In September, Walton sentenced Thompson’s codefendant, Robert Anthony Lyon to 40 days in prison. Lyon, 28, of Reynoldsburg, had taken a plea deal and pleaded guilty to two misdemeanor charges.
Thompson turned down a plea deal from federal prosecutors asking for at least 60 days in prison, according to Stewart, who replaced Shamansky as Thompson’s attorney in May.
Before sentencing Thompson, Walton said he is sympathetic that smart people can be radicalized by lies but noted that a message needs to be sent that attacks on democracy will not be tolerated.
“If you had had your way, you would’ve torn this country down and made this country a dictatorship,” Walton said. “You didn’t love America that day.”
Federal prosecutors wrote in court documents that Lyon and Thompson entered the Senate Parliamentarian’s office inside the Capitol, where insurrectionists were looting the office.
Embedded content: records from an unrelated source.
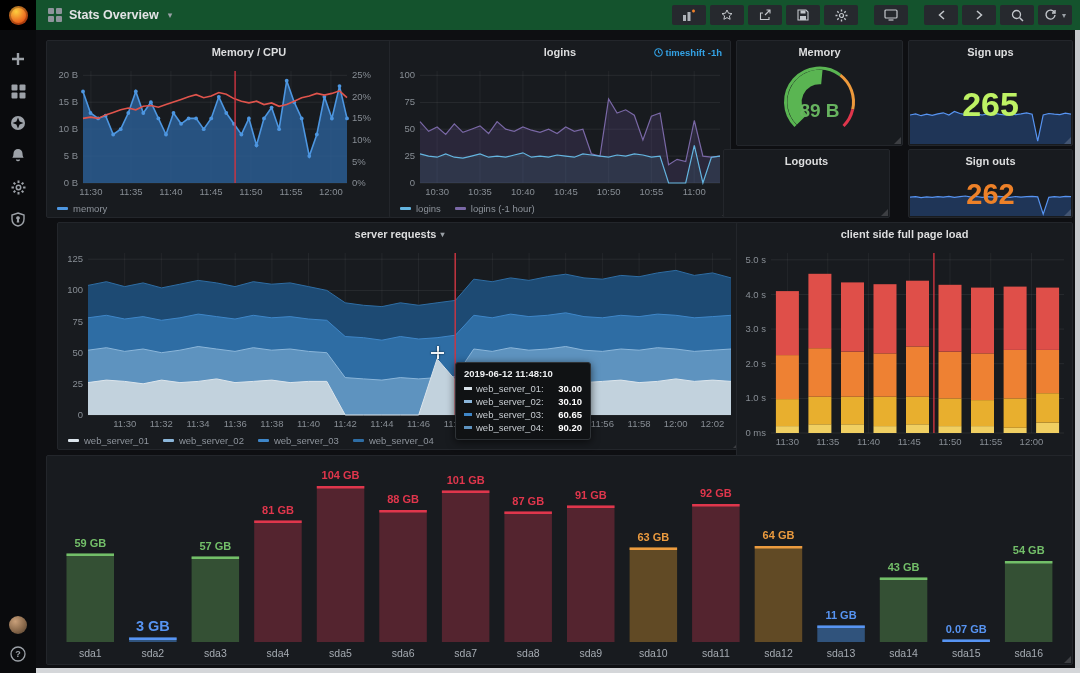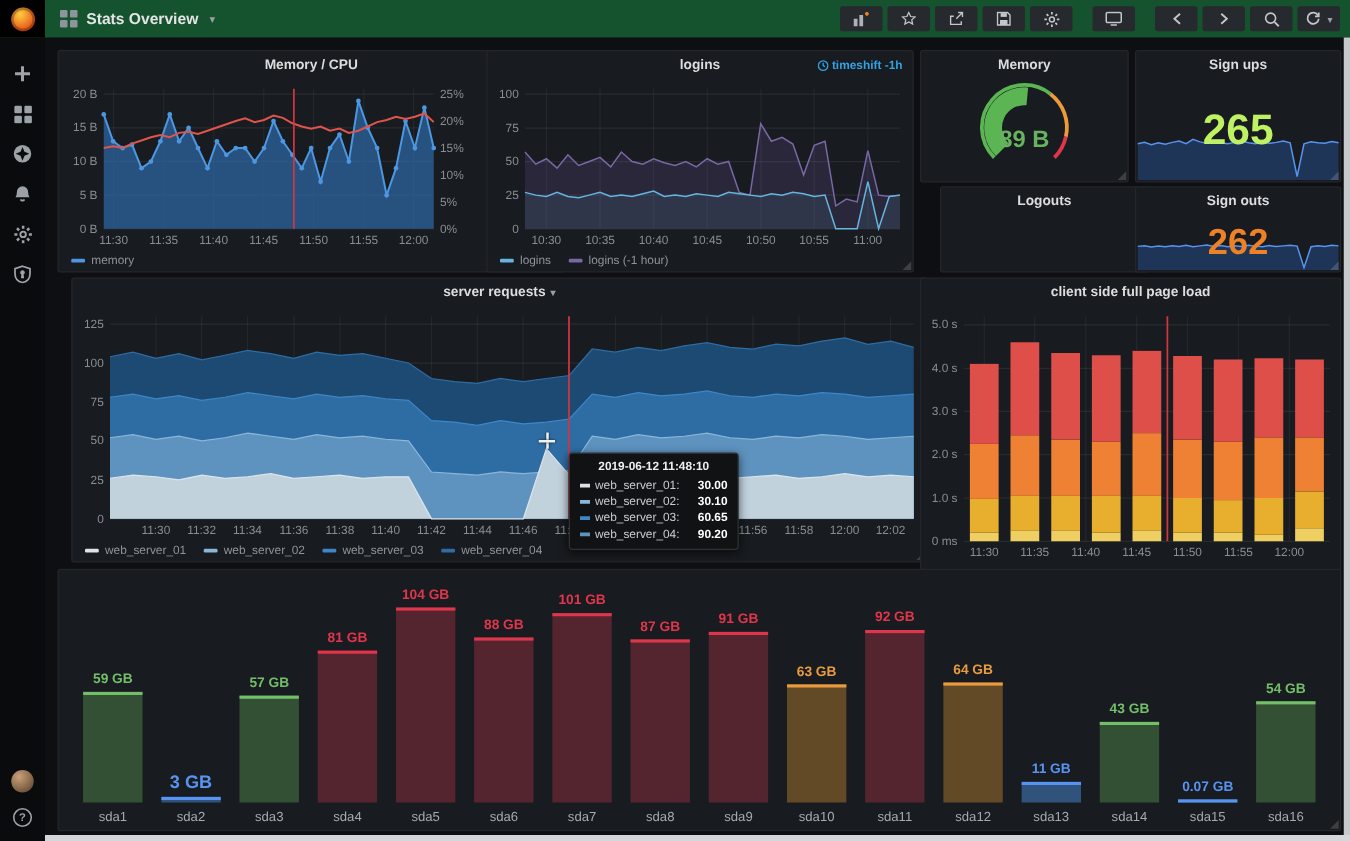--- a/index.html
+++ b/index.html
@@ -366,7 +366,7 @@
       </div>
     </div>
 
-    <div class="panel" style="left:716px;top:119px;width:167px;height:69px;gap:16px;">
+    <div class="panel" style="left:687px;top:119px;width:167px;height:69px;gap:16px;">
       <div class="ptitle">Logouts</div>
     </div>
 

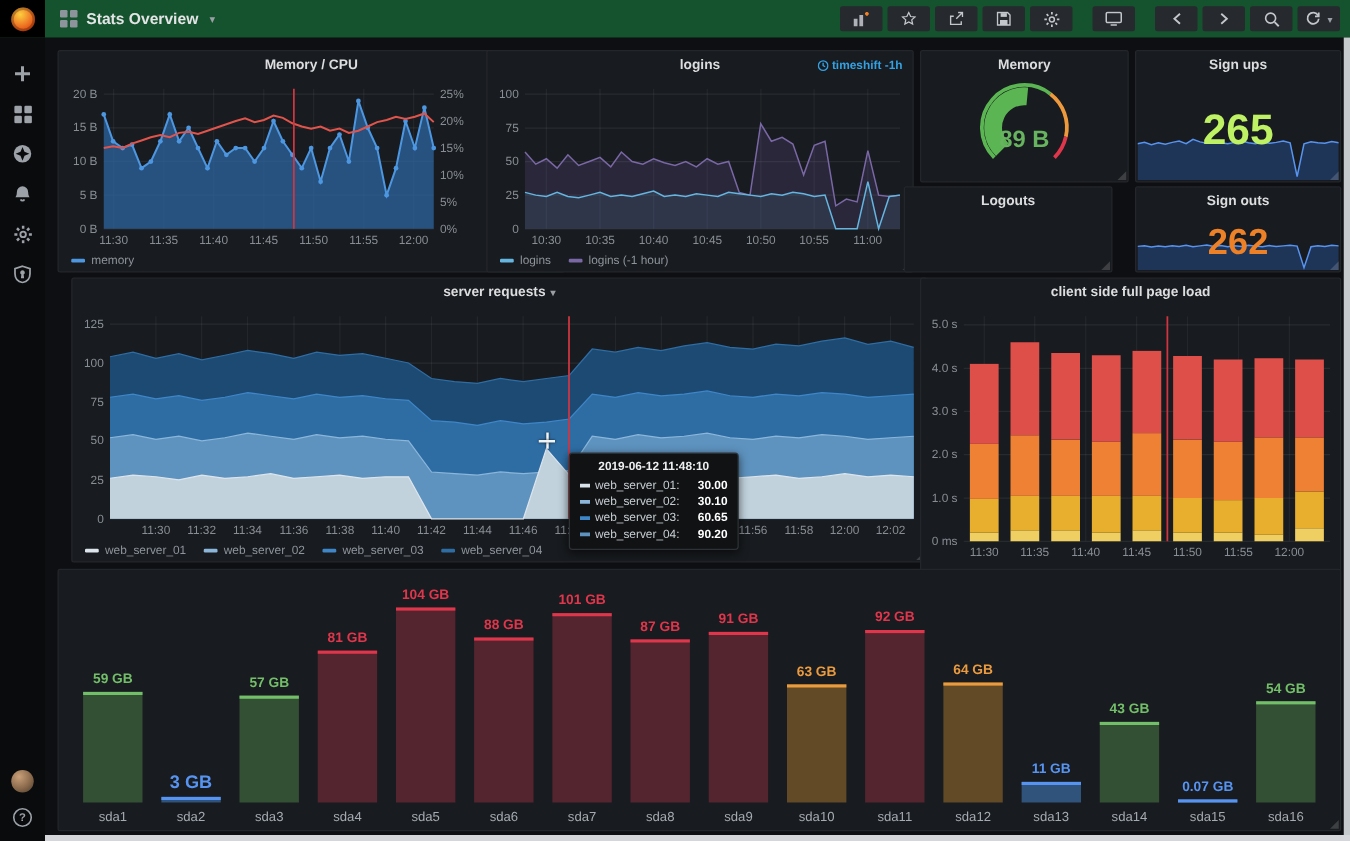--- a/index.html
+++ b/index.html
@@ -52,7 +52,7 @@
 
   
   .tooltip{position:absolute;left:419px;top:332px;width:118px;background:#101214;border:1px solid #2E3236;border-radius:3px;box-shadow:0 2px 8px rgba(0,0,0,.6);padding:5px 8px 6px;z-index:9;}
-  .tt-title{font-size:9.5px;font-weight:bold;color:#ECEEF0;text-align:center;margin-bottom:4px;}
+  .tt-title{font-size:9.5px;font-weight:bold;color:#ECEEF0;text-align:left;margin-bottom:4px;}
   .tt-row{display:flex;align-items:center;font-size:9.5px;color:#C7CCD1;margin-top:2px;}
   .tt-row b{margin-left:auto;color:#FFF;}
   .tt-dash{display:inline-block;width:8px;height:2.5px;margin-right:4px;}

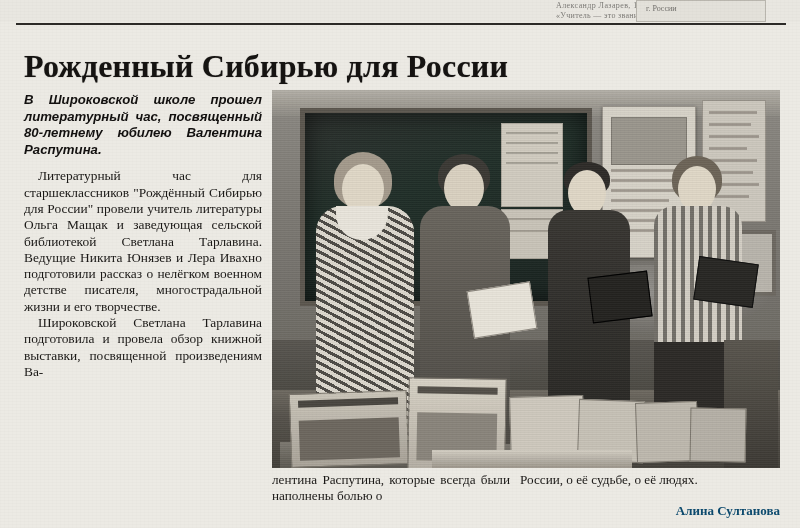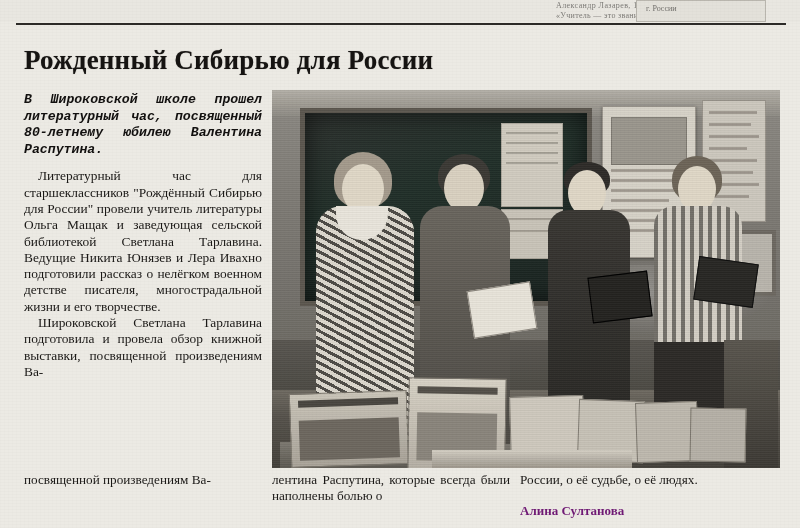--- a/index.html
+++ b/index.html
@@ -67,7 +67,7 @@
     width: 620px;
     font-family: "Liberation Serif", serif;
     font-weight: bold;
-    font-size: 27px;
+    font-size: 32px;
     letter-spacing: .2px;
     color: #161412;
     text-shadow: 0 0 1px rgba(0,0,0,.35);

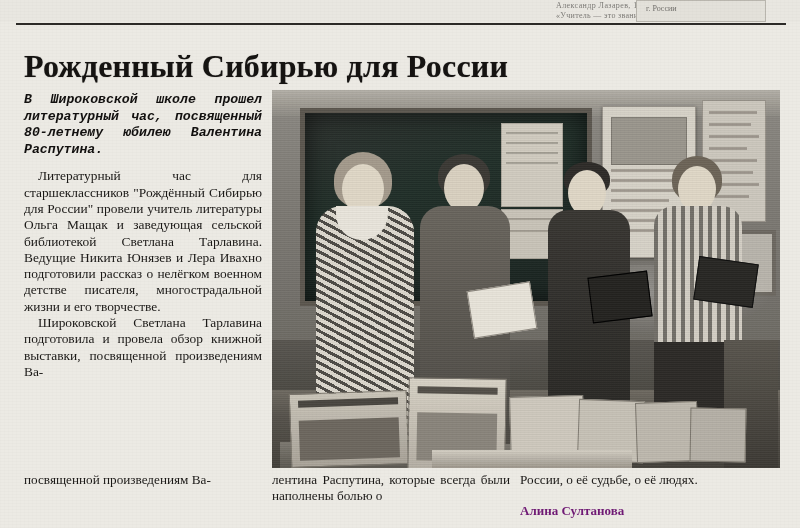--- a/index.html
+++ b/index.html
@@ -81,7 +81,7 @@
     color: #1a1816;
   }
   .lead {
-    font-family: Liberation Mono, monospace;
+    font-family: Liberation Sans, sans-serif;
     font-weight: bold;
     font-style: italic;
     font-size: 13.2px;

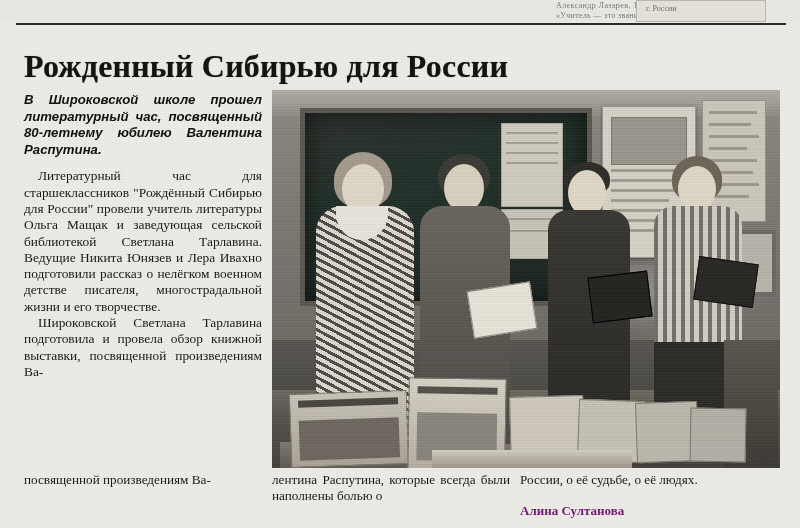--- a/index.html
+++ b/index.html
@@ -381,7 +381,6 @@
     <div class="grain"></div>
   </div>
 
-  <div class="bot bot-1">посвященной произведениям Ва-</div>
   <div class="bot bot-2">лентина Распутина, которые всегда были наполнены болью о</div>
   <div class="bot bot-3">России, о её судьбе, о её людях.</div>
 

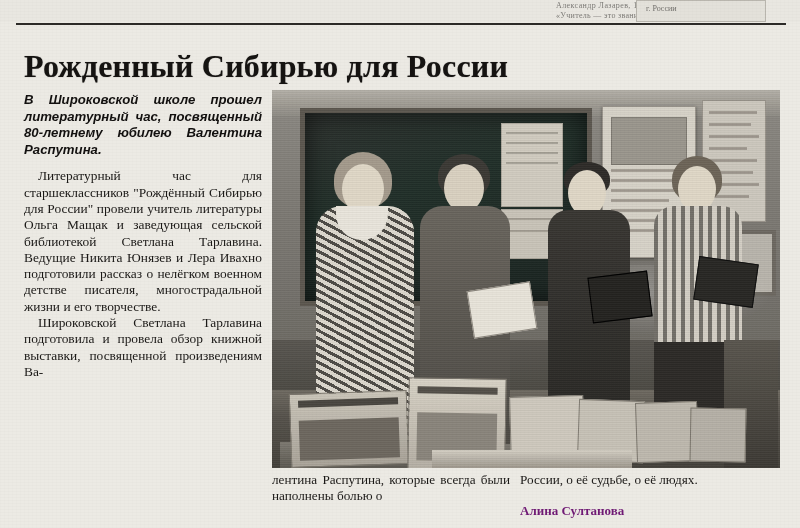--- a/index.html
+++ b/index.html
@@ -262,10 +262,11 @@
     position: absolute;
     left: 520px; top: 503px;
     width: 260px;
+    text-align: right;
     font-family: "Liberation Serif", serif;
     font-weight: bold;
     font-size: 13px;
-    color: #701a75;
+    color: #0c4a6e;
   }
 </style>
 </head>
The Senate Parliamentarian and her staff played a key role in the Congressional certification of the 2020 presidential election, which the insurrectionists sought to disrupt, prosecutors said.
Thompson stole a bottle of liquor, a coat rack and a pager belonging to the Senate Sergeant-at-Arms, which he admitted to at trial.
While inside, Thompson took a video of himself celebrating the riot, according to prosecutors.
Thompson, who posed with the coat rack outside, attempted to claim at trial he took the rack to prevent the mob from using it as a weapon against police. Thompson later admitted that testimony was not truthful in his letter to the court seeking leniency.
Assistant U.S. Attorney William Kennelly Dreher said during the sentencing hearing that the claim by Thompson at trial, under oath, insulted U.S. Capitol police officers, more than 100 of whom were injured on Jan. 6.
Walton admonished Thompson for lying during the sentencing.
Dreher also pointed out that Thompson wore a bulletproof vest on Jan. 6 — which Thompson claims he found on the ground that day — as proof Thompson was prepared for violence.